The offensive coincided with another attack by Turkey-backed rebels on ISIS strongholds in the vicinity of al-Bab city, north of Aleppo, according to a statement by the Turkish Central Command, which reported the death of 12 Kurdish YPG fighters and eight ISIS members in the operations on Saturday.
On the other hand, a YPG spokesman told ARA News that their headquarters in Aleppo have been exposed to Turkish strikes. However, the Kurdish official denied the death of any of their fighters in Saturday’s attack, saying that only two YPG fighters were injured.
Dilovan Mirkhani, a media activist accompanying the YPG forces in Aleppo Governorate, said that the Turkish offensive was aimed at impeding the YPG progress against ISIS.
“Turkey’s military and their allied Euphrates Shield rebels have repeatedly targeted the YPG positions in a bid to undermine the Kurdish advance against ISIS in northern Syria,” Mirkhani told ARA News. “However, the YPG and other factions of the Syrian Democratic Forces (SDF) remained committed to the fight against ISIS and continued their military operations on different fronts, including northern Aleppo.”

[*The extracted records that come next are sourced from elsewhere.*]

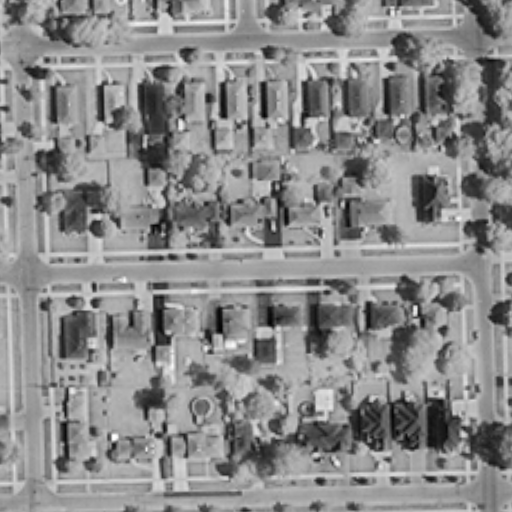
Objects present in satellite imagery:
building: (310, 2)
building: (406, 2)
building: (179, 4)
building: (70, 5)
building: (97, 5)
road: (247, 20)
road: (256, 40)
building: (431, 92)
building: (396, 93)
building: (355, 95)
building: (315, 96)
building: (273, 97)
building: (233, 98)
building: (191, 99)
building: (110, 101)
building: (63, 102)
building: (152, 106)
building: (381, 126)
building: (133, 131)
building: (441, 131)
building: (259, 134)
building: (300, 134)
building: (220, 136)
building: (177, 138)
building: (340, 138)
building: (94, 141)
building: (63, 142)
building: (262, 167)
building: (154, 173)
building: (350, 183)
building: (321, 190)
building: (431, 195)
building: (71, 208)
building: (211, 208)
building: (248, 210)
building: (366, 211)
building: (300, 212)
building: (187, 214)
building: (135, 215)
road: (27, 255)
road: (482, 255)
road: (241, 268)
building: (381, 312)
building: (283, 313)
building: (332, 314)
building: (176, 317)
building: (229, 323)
building: (430, 326)
building: (128, 328)
building: (77, 331)
building: (366, 343)
building: (263, 348)
building: (160, 351)
building: (247, 394)
building: (73, 403)
building: (152, 406)
building: (407, 421)
building: (372, 423)
building: (442, 423)
building: (75, 435)
building: (320, 435)
building: (240, 436)
building: (193, 443)
building: (131, 446)
road: (256, 497)
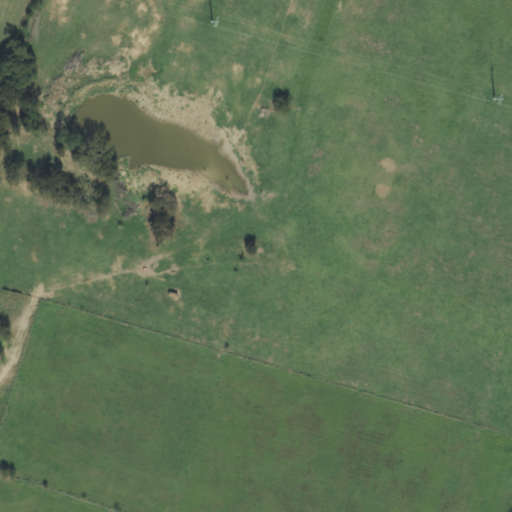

US-led Coalition Doesn’t Support Turkey-Backed Rebels in al-Bab
The US-led coalition has not previously, and is not now supporting the Syrian rebels’ push into al-Bab city, according to its spokesman. The rebel factions in al-Bab are participating in Turkey’s Euphrates Shield Operation.
“The coalition has not been a part of the Turkish advance toward al-Bab. This is a national decision that they made,” said Colonel John Dorrian, an Operation Inherent Resolve spokesman. “What we are definitely positive about is that everybody here –Turkey and our partners on the ground and the partnered force that’s working with Turkey– all have a vested interest in defeating Daesh,” Col Dorrian said, employing an Arabic acronym for ISIS.
According to Col Dorrian, the coalition’s advisors are not part of the al-Bab operation. “[Our] advisors were removed after the Turkey-backed rebels started moving on al-Bab,” he said. “We’ve not supported the advance to al-Bab thus far. We did conduct a lot of strikes in support of the Turkish military and their partnered force as they conducted operations to clear Daesh along their border,” Col Dorrian explained, in reference to earlier Turkish Army operations near the towns of Jarabulus and Marea.
“So this is a decision they’ve made to go into al-Bab, but it’s not one that the coalition has provided strikes in support of,” Col Dorrian clarified. “This is something that they’ve decided to do independently.”
The American colonel also said that operations against the Islamic State (ISIS) by both Turkey-backed rebels and the Kurdish-led Syrian Democratic Forces (SDF) should be coordinated. “We believe that all of the operations in Syria against Daesh should be coordinated, very closely, between all the parties that are involved,” Col Dorrian said.
According to the coalition’s spokesman, deconfliction measures are in place to prevent the SDF and rebel forces from “converging in a way that would be unhelpful.” Analysts believe that there is a potential for clashes between Turkey-aligned rebel groups and the SDF as both want to take al-Bab city.
While Kurdish-led forces want to secure the city in order connect the Afrin and Kobane canton administrations, Turkey’s main goal in northern Syrian is to prevent Kurdish contiguity. Their objectives are irreconcilable.